Host Natalie Morales, an NBC correspondent, joined the teams on a first attempt to pull all of the pieces together using high tech science, historical research and paranormal powers to answer the question ... Did Atlantis actually exist? This is a good insert to move consciousness forward. The quest to find Atlantis is the quest to find the truth about our origins.
Science and metascience are merging ... At last, At-lantis ... the grid programs understood. Science and technology, growing awareness, raising frequency of thought and consciousness, time appearing to move faster while it is actually slowing down to zero point, are allowing us to rediscover the 'mission feeling' and our ancestral roots.
Many topics were covered during the program. Here are a few highlights.
The program explored the work of Zecharia Sitchin, which goes to ancient astronauts and archaeological discovered across the globe that tell the story of humanity.
Author and alternative historian, Michael Tsarion, gave his theories that go to the grid story of aliens coming to Earth after their planet was destroyed about 50,000 years ago. They are portrayed as both grays and humanoids. He believes they interfered with the indigenous populations on this planet as part of a biogenetic experiment, breeded with them.
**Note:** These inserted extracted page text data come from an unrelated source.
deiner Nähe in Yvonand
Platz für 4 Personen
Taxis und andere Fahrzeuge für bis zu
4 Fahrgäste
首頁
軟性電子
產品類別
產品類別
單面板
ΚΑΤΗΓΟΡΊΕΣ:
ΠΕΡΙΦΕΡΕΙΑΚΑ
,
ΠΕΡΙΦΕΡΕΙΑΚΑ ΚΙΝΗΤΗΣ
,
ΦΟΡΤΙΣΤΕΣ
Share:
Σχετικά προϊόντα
Many people have spun this tale.
Science :: About 30,000 years ago, humans began a rapid unexplained advance in all areas. This reflects new inserts in the program. Again we go to DNA codes and reality as a biogenetic experiment. We are getting there.
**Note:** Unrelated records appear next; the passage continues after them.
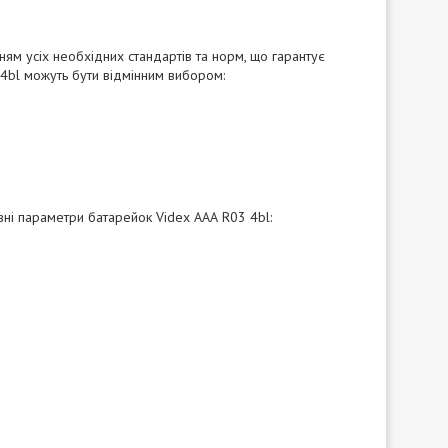
ням усіх необхідних стандартів та норм, що гарантує
 4bl можуть бути відмінним вибором:
ні параметри батарейок Videx ААА R03 4bl: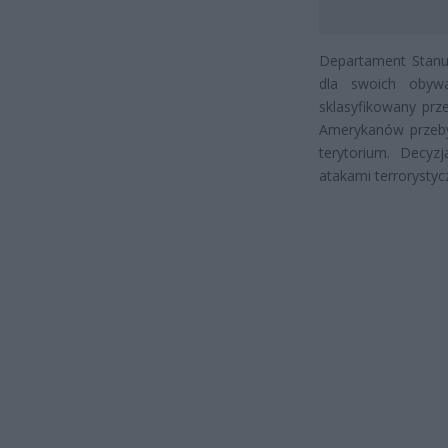
Departament Stanu
dla swoich obywa
sklasyfikowany prz
Amerykanów przeby
terytorium. Decyz
atakami terrorysty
Take our own reality, for example, why now, in this timeline, is science and human consciousness advancing so rapidly. Why not 200 years ago or earlier? It all goes to the program creating grids of experience that correlate with its countdown to zero point or the evolution of the program back to its origins.
No program, TV or otherwise, would be complete without the Nazi grid program and its quest to find Atlantis and create a race of humans with the same genetic markers, biogenetic program experiment metaphors.
It was noted on the show that through the years people have placed Atlantis in at least 20 areas around the world. There are many others, Possible Atlantis Locations
Stone anchors currently found in the Mediterrean, off Greece, match those uncovered from the Bimini Road. (Greek/Egyptian Programs)
What if there was no Atlantis? What if this speaks to us about planet Earth as one land mass, a giant game board, if you will, in which souls experience?
Researchers on the TV program ...
Edgar Cayce predicted that Atlantis would rise again in 1969. In that time frame the Bimini Road was discovered in the Atlantic Ocean.
Most of Edgar Cayce's life readings for his clients were assigned to past lives from 'twelve' main periods including Atlantis, ancient Egypt at the time of "Ra Ta".
Morales and the researchers explored Plato's writings concerning the plans for world domination by the Atlanteans who became corrupt with power and knowledge, which led to the destruction of Atlantis. One researcher noted how our unfolding reality parallels that of Atlantis at the time of destruction, an old theory for us metaphysical researchers, parallel grids one above to allow us to tap into the future.
Most people who feel their Atlantean connections, are more interested in the spiritual aspects of Atlantis priest and priestesses, healers and teachers, the end of that program, flood stories, information hidden in crystals, crystal caves (mind), passed down to those of a special bloodline, perhaps alien/Atlantean in origin, biogenetic experiments done on humans, awakening now out of the blue (frequency), as we shift consciousness to another program in blue light. Either you understand this by now, or just keep on exploring until you do.